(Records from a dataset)

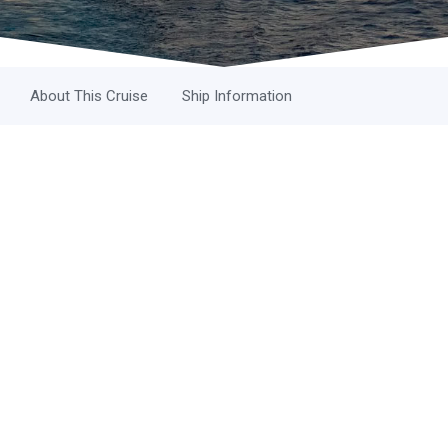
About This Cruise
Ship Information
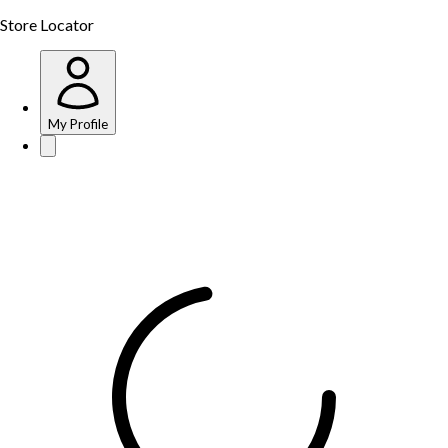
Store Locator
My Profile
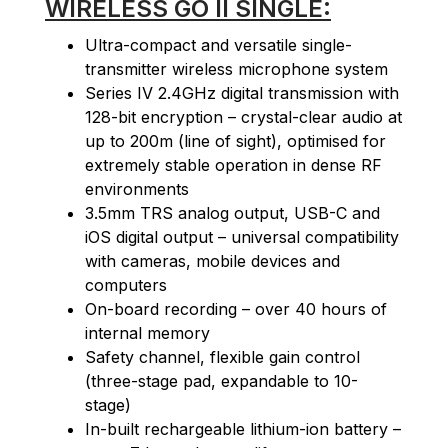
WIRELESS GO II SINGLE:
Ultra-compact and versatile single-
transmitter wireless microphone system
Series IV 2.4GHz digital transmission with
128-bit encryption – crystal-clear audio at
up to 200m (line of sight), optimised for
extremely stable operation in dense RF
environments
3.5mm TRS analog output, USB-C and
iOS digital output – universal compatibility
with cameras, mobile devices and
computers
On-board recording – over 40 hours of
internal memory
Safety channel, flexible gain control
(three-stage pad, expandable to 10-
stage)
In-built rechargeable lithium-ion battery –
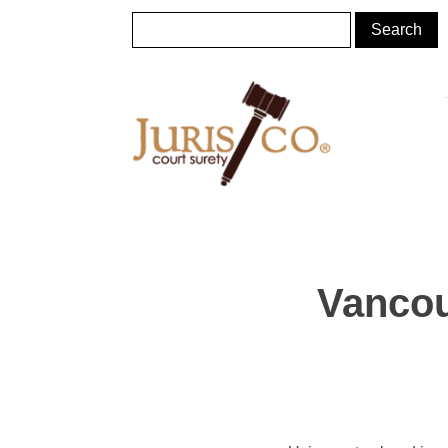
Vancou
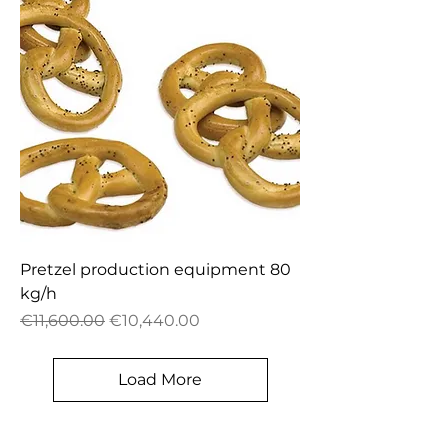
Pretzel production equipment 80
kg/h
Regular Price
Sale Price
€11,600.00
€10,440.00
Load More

...

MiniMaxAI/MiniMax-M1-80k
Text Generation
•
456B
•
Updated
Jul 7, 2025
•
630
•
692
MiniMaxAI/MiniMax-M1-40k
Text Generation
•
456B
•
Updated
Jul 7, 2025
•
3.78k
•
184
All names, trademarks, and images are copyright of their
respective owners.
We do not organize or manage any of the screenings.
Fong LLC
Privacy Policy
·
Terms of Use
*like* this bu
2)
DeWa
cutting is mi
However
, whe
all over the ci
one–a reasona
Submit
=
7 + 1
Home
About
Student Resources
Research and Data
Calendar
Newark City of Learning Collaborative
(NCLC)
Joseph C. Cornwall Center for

▶ What this task involves: Copy the lines from the records, starting at the line that contains "WIRELESS GO II" and ending after the line that contains "On-board recording – over 40 hours of".

▶ Answer section:
WIRELESS GO II SINGLE:
Ultra-compact and versatile single-
transmitter wireless microphone system
Series IV 2.4GHz digital transmission with
128-bit encryption – crystal-clear audio at
up to 200m (line of sight), optimised for
extremely stable operation in dense RF
environments
3.5mm TRS analog output, USB-C and
iOS digital output – universal compatibility
with cameras, mobile devices and
computers
On-board recording – over 40 hours of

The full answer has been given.